The following representation of the OR operation's internal processing shows that you can perform several bitwise OR operations in a single scalar computation:
...00000001 — 1 | ...00000010 — 2 | ...00000100 — 4 | ...00001000 — 8 ————————— ...00001111 — 15
However, T-SQL doesn't include support for an aggregate bitwise OR operation on values stored in different table rows. You can use only the built-in aggregate functions that T-SQL supplies, some of which are the SUM(), MIN(), and MAX() functions. For more information about why you'd want to perform aggregate bitwise OR operations and how to perform them in T-SQL, see the SQL Server Magazine article T-SQL Black Belt, "Auxiliary Tables, Bit by Bit," July 2001, InstantDoc 21079, at http://www.sqlmag.com.
Earlier in the article, I explained how to use the bitwise AND operator with a bitmask to turn off certain flag bits in a bit string. You can use a similar technique with the bitwise OR operator and a bitmask to turn on flag bits. Suppose you want to turn on the third and seventeenth bits of a value. If you use the table T1 with the flags column from the previous example, you can generate a bitmask in which all the bits are turned off except the third and seventeenth bits, and apply the OR operator to the bitmask and the column flags. In hex notation, such a bitmask would be 0x00010004. The UPDATE statement in your T-SQL code would look like this:
UPDATE T1 SET flags = flags | 0x00010004 WHERE key_col = <key_value>
An annoying fact about using bitmasks is that to turn on or off certain flag bits in an existing bit string, you have to express the bitmasks in either hex (for binary data types) or decimal (for integer data types) notation, instead of expressing the bitmasks as strings of bits (base 2), which is more intuitive.
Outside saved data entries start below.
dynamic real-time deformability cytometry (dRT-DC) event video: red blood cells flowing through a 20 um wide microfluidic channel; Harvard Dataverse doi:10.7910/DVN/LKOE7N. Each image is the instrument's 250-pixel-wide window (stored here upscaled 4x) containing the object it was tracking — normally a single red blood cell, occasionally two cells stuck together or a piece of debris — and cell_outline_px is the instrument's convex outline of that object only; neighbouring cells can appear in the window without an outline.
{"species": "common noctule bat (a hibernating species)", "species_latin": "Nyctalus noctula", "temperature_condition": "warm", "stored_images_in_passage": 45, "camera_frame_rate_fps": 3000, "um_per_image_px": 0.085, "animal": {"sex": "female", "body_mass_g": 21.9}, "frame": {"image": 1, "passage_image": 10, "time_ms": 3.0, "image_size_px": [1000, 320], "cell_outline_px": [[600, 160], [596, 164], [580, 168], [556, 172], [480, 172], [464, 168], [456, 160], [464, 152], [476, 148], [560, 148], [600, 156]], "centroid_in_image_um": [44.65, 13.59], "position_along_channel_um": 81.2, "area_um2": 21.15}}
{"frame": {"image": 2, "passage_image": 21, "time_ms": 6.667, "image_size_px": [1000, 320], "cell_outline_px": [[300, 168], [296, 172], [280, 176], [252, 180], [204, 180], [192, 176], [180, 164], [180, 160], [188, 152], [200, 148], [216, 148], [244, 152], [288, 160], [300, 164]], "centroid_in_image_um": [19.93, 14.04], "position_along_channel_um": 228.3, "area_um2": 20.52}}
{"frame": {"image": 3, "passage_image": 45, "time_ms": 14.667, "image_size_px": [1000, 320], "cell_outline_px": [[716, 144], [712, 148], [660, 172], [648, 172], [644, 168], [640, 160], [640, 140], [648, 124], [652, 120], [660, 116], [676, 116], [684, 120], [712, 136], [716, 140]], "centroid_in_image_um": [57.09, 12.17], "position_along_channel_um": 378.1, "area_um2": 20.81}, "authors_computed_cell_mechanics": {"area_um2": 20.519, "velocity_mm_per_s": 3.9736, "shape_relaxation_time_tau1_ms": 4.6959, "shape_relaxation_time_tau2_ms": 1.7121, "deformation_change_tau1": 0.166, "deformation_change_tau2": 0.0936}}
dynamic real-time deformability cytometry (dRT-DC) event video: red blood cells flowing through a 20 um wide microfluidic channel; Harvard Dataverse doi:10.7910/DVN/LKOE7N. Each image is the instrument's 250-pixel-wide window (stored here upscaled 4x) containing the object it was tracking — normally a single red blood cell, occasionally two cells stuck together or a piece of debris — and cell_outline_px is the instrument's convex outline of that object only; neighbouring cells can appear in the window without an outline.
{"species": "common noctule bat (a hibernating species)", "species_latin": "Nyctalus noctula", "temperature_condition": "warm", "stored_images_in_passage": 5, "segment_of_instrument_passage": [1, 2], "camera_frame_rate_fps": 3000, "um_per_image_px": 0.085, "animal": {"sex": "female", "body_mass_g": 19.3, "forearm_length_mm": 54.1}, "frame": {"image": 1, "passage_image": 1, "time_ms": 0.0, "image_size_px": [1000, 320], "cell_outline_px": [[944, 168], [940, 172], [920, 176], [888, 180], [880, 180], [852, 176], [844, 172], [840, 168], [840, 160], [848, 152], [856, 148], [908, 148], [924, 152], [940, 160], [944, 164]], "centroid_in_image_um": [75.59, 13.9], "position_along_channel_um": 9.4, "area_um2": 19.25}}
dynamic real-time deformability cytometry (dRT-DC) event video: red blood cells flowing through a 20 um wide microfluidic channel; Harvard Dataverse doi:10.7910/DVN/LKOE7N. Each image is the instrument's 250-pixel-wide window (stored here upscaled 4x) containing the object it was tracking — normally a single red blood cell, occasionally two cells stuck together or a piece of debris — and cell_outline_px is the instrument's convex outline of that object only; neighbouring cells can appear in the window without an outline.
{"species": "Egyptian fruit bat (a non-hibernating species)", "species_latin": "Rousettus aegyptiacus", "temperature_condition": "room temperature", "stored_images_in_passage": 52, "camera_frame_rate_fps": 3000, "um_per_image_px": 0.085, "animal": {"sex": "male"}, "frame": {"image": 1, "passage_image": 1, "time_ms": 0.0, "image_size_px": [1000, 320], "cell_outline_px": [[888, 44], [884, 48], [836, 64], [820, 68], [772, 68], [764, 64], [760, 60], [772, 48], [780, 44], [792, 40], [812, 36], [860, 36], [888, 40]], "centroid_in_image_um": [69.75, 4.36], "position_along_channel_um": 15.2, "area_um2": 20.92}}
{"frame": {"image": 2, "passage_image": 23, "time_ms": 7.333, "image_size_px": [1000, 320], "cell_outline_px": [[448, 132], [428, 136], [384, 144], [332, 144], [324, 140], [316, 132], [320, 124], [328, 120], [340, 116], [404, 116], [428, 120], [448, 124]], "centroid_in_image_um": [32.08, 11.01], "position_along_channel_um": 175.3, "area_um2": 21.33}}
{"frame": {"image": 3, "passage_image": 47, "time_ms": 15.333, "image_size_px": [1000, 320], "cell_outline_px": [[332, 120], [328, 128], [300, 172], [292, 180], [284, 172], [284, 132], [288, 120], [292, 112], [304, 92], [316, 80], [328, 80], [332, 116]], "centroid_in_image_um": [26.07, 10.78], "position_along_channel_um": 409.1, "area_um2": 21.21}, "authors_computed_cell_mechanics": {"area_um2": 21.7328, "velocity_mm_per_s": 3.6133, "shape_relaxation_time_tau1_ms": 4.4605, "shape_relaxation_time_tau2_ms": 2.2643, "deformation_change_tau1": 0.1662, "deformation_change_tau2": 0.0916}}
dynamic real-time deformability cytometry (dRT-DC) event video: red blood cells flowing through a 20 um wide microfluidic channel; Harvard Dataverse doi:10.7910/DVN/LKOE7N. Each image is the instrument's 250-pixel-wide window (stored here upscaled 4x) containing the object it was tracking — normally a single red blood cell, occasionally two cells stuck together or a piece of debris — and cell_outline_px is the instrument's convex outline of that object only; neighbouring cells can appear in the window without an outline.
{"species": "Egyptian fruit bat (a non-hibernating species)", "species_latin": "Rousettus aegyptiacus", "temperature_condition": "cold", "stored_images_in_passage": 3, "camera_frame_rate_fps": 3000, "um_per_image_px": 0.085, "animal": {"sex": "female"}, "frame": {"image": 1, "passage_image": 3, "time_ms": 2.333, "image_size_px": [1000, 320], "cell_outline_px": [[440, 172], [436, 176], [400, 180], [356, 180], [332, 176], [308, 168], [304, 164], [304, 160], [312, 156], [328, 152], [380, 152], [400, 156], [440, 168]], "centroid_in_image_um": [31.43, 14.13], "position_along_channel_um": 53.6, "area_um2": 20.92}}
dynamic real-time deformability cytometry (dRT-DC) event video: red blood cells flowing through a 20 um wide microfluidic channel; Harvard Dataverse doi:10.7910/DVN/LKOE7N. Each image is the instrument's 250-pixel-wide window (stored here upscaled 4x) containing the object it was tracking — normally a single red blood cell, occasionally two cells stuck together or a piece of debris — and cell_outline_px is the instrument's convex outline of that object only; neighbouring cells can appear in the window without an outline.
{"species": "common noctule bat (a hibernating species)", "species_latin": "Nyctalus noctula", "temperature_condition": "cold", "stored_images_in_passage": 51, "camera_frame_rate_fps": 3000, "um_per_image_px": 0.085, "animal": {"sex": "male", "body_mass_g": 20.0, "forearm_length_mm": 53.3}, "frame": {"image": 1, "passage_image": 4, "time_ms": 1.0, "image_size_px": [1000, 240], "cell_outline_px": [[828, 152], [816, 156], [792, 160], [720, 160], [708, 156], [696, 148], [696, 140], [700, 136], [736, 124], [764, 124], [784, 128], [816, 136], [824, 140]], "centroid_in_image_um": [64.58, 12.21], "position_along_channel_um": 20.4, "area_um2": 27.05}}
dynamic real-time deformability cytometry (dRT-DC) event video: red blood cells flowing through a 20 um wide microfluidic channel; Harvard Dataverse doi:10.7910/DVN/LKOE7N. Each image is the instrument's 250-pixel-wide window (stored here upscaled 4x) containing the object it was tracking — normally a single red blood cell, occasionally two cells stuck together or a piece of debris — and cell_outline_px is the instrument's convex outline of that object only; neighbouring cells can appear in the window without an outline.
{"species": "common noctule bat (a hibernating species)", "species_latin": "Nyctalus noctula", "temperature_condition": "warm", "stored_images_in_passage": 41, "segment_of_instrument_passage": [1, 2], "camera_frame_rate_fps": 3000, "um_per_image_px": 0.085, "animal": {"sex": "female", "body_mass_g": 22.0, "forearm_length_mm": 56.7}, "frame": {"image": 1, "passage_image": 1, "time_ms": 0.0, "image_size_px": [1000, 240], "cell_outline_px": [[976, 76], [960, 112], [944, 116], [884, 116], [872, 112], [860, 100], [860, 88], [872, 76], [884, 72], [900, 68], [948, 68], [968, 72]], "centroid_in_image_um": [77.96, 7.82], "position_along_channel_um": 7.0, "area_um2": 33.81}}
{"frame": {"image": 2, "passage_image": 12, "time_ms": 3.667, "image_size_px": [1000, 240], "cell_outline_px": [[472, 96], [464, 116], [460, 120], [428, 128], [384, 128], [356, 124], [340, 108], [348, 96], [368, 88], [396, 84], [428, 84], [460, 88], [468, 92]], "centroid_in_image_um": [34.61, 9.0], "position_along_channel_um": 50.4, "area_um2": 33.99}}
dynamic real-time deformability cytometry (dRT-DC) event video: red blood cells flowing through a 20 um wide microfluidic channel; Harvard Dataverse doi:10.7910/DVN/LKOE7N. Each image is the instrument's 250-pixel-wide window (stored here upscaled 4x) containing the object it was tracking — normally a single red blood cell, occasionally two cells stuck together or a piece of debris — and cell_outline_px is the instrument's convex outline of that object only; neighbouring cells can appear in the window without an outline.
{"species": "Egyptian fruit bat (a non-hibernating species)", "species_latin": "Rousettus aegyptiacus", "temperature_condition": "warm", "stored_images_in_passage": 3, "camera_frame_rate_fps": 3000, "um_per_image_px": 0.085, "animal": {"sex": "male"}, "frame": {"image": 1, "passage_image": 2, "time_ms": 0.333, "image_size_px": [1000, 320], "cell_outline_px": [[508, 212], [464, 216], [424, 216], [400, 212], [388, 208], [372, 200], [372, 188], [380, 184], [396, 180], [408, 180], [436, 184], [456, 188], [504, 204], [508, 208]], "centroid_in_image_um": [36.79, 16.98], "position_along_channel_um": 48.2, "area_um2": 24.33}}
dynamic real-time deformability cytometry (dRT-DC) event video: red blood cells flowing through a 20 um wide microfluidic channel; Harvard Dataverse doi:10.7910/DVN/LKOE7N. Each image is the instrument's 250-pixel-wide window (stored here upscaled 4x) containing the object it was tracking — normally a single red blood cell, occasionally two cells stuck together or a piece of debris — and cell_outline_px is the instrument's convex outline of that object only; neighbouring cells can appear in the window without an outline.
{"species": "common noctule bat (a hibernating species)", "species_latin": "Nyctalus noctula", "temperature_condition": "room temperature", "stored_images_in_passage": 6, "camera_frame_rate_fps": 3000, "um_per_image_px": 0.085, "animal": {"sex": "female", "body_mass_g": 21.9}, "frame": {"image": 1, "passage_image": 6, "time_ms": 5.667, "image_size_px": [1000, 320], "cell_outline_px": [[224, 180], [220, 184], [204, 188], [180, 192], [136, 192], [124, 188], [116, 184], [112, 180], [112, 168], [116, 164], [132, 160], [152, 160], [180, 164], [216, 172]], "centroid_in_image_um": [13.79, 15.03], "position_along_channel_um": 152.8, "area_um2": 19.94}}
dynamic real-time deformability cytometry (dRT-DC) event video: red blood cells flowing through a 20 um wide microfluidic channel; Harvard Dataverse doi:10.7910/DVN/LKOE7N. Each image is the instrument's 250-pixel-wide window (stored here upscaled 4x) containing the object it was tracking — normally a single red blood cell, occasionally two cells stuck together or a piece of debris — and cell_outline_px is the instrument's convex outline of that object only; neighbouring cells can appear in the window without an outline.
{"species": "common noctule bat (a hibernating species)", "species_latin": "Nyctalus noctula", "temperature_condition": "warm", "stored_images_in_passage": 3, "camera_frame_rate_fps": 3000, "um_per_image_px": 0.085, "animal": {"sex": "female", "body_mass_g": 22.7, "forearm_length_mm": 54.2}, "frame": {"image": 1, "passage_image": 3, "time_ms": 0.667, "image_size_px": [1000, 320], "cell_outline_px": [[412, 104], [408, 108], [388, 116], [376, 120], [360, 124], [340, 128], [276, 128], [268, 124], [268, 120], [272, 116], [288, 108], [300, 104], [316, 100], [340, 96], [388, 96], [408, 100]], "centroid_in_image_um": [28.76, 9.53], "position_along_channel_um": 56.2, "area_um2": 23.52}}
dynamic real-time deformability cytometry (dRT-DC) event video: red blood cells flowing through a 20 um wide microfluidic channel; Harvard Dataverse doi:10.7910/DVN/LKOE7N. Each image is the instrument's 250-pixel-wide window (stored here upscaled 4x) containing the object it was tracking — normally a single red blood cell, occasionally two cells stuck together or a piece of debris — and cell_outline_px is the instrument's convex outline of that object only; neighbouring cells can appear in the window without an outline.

One way to translate the more intuitive base 2 representation of bitmasks to decimal or hex notation is to use the Windows Calculator in the scientific view (choose Scientific from the View menu). You can write your value in binary (base 2), oct (base 8), decimal (base 10), or hex (base 16) notation, and the calculator will translate the value to your desired notation. For example, suppose you want to use the Windows Calculator to find out the hex notation of a value that has the third and seventeenth bits turned on. Open the Windows Calculator and make sure it's set to the scientific view. Select the Bin option in the top-left option group to specify that you're going to input a value in a binary notation. Type the bit string 10000000000000100, which has the third and seventeenth bits turned on, then select the Hex option to specify that you want to translate the value to its hex notation. You should get the value 10004, which is the value I used in the above query. In next month's feature article, I'll show you how to write functions that will perform the translation for you.
Your knowledge of bitwise operators can come in handy in many situations. For example, you might want to write a trigger to identify which columns an UPDATE statement has modified. For information about creating such a trigger—and for a puzzle that will test your new knowledge—see the Web sidebar "Identifying Modified Columns Puzzle." (To access the Web sidebar, go to http://www.tsqlsolutions.com and enter 26629 in the InstantDoc ID text box.)
In this article we've examined the basics of bitwise operations and discussed scenarios in which you can use them. Bitwise operations are handy when you want to manipulate bit strings—for example, to determine the state of a certain bit or to set a bit's value. Also, SQL Server sometimes provides information in bit strings (e.g., the return value of the COLUMNS_UPDATED() trigger function) that you have to manipulate by using bitwise operations. In next month's T-SQL Solutions feature article, I'll discuss some more aspects of bitwise operations such as bitwise XOR, bitwise OR, and also provide helper UDFs that can make manipulating bit strings easier.